4.2.2 qui n’induisent pas nécessairement de l’interdisciplinarité

L ES S CIENCES DU VIVANT HISTORIQUEMENT OPPOSÉES AUX S CIENCES DE L ’ INGÉNIEUR

Cette question du couplage des Sciences de la vie et de la technologie, ou des Sciences de l’ingénieur, n’est pas nouvelle, et rappelle le débat déjà engagé au moment de l’essor des biotechnologies. Rappelons d’abord l’opposition dont a fait l’objet la création du département des Sciences pour l’ingénieur (SPI) au CNRS de la part des autres départements (Gagnepain, 2007). Seuls les physiciens ont finalement accepté d’y participer, la chimie et la biologie se montrant résolument contre. Jean-Jacques Gagnepain parle d’une forme d’ « élitisme », ou d’ « intégrisme » des biologistes qui « ne voulaient pas s’impliquer dans cette

aventure et ni même être « pervertis » » (Gagnepain, 2007).

Plus tard, le département SPI a été quasiment absent au lancement du programme biotechnologies. Un certain nombre de laboratoires des Sciences de la vie (SDV) passent aux SPI.

« Dans la mentalité SDV de l’époque, les laboratoires transférés en SPI étaient des laboratoires trop “industriels” sans légitimité en SDV » (Gagnepain, 2007).

Il existe à ce moment-là une volonté de la direction générale du CNRS de lancer une action autour des biotechnologies en créant un projet pluridisciplinaire. La direction de la valorisation de la recherche souhaite alors superviser le programme du fait du potentiel industriel, en servant d’interface entre les laboratoires et les industries. Divers départements, dont celui des Sciences de la vie, sont s’impliqués et n’acceptent pas la participation de la direction de la valorisation, préférant rester en charge de leurs relations avec l’industrie. Or,

196 il apparaît que les collaborations des SDV avec l’industrie sont faibles. La création d’un institut pluridisciplinaire est envisagée par la direction du CNRS, auquel s’oppose le département des Sciences de la vie (Gagnepain, 2007). Ainsi le rapprochement entre les biologistes ayant rejoint le département SPI et les SDV pour créer une force dans les biotechnologies ne se fait pas. « Pire, ces chercheurs sont jugés comme des « parias » et le parcours de

recrutement s’avère jonché d’obstacles » (Gagnepain, 2007). La direction générale a toutefois

souhaité poursuivre le programme biotechnologies mais celui-ci s’est fait principalement autour du rapprochement entre la biologie et la chimie. L’implication des Sciences de l’ingénieur n’est apparue que de manière occasionnelle, à travers des programmes interdisciplinaires, mais en aucun cas dans un souci de coopération entre les deux départements. Les programmes interdisciplinaires « ont joué un rôle de transfert de technologies, en

mettant l’accent sur l’interdisciplinarité » (Gagnepain, 2007). Selon J.J. Gagnepain, il n’y a pas eu

de volonté du département SPI de se positionner sur les biotechnologies. « D’une part, car les

Sciences pour l’ingénieur avaient d’autres préoccupations, d’autres part, car les SDV voyaient leur arrivée d’un mauvais œil ». Les SDV préféraient alors acheter les plaques de silicium à une société américaine, seul fournisseur mondial, « ils n’éprouvaient pas le besoin de faire développer des produits

de future génération avec les laboratoires SPI qui en avaient les compétences ». Aussi, les SPI n’ont pas été très présentes dans les biotechnologies, travaillant au développement industriel dans d’autres sujets. Les Sciences de la vie étaient, elles, au cœur des biotechnologies mais très limitées dans le partenariat industriel. J.J. Gagnepain pose la question du lien entre l’absence de rôle véritable du CNRS dans les biotechnologies et l’absence de développement industriel des biotechnologies en France (Gagnepain, 2007).

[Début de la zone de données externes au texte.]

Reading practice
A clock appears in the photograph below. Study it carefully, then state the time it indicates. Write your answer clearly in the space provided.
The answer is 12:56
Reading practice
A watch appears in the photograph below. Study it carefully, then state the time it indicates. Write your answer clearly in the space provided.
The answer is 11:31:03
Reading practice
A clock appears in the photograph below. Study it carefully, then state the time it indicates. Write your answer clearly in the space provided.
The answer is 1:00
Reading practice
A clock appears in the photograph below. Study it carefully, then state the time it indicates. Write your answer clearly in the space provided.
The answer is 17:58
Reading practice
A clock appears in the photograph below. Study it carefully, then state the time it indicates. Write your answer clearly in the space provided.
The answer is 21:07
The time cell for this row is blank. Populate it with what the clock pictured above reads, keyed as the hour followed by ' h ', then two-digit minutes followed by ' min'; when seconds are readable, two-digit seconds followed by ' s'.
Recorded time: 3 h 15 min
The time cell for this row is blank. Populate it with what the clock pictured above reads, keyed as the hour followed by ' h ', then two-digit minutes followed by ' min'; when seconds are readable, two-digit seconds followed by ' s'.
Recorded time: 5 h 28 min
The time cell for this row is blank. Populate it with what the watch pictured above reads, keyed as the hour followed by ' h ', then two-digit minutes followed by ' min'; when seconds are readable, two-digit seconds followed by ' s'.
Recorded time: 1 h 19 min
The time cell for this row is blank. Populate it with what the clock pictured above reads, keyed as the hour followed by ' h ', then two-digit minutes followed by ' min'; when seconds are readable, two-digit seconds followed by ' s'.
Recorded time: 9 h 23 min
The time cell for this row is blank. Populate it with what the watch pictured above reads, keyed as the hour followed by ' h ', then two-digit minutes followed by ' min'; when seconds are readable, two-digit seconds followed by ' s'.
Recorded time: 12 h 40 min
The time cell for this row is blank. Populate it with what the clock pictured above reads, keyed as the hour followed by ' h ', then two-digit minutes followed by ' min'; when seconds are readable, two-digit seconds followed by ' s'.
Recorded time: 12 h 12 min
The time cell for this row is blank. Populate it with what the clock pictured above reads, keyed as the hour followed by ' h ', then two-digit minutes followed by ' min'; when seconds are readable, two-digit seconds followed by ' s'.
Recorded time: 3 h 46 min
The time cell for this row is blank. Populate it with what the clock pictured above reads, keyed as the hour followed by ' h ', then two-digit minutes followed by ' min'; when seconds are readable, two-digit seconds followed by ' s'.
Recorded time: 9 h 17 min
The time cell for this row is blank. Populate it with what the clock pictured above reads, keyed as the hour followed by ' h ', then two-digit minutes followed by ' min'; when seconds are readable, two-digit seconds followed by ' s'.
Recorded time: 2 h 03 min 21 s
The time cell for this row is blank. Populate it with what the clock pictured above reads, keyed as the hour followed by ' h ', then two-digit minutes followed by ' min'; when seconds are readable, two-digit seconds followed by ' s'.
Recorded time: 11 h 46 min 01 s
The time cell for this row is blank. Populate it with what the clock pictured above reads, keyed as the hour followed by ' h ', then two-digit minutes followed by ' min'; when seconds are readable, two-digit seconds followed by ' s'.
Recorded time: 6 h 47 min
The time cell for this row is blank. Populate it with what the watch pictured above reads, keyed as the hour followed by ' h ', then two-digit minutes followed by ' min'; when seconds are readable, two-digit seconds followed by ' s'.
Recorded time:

Ce retour au développement du thème des biotechnologies à l’intérieur du CNRS est intéressant parce qu’il permet de saisir l’évolution du côté des Sciences de l’ingénieur. Le thème de la santé étant aujourd’hui central dans les politiques de recherche, aussi bien européenne que nationale, les Sciences de l’ingénieur, si elles ont été absentes du développement des biotechnologies, entendent aujourd’hui saisir le potentiel que représente pour leur propre renouvellement et diversification le rapprochement avec les Sciences de la vie. Un terrain qu’elles investissent à travers le développement des « nanobio ». En revanche, la réticence des Sciences de la vie ne semble, elle, pas encore dépassée.

Aussi, plus que la disparition des technologies, développées par les Sciences de l’ingénieur à l’Itav, suite à la fin des projets de « bionano », le changement d’orientation

est marqué davantage par l’opposition entre les Sciences de la vie et les Sciences de l’ingénieur sur la question de la direction de l’Itav. Il s’agit de rejeter une activité

197 scientifique guidée par les applications, et donc une structure prioritairement dédiée au transfert de technologie.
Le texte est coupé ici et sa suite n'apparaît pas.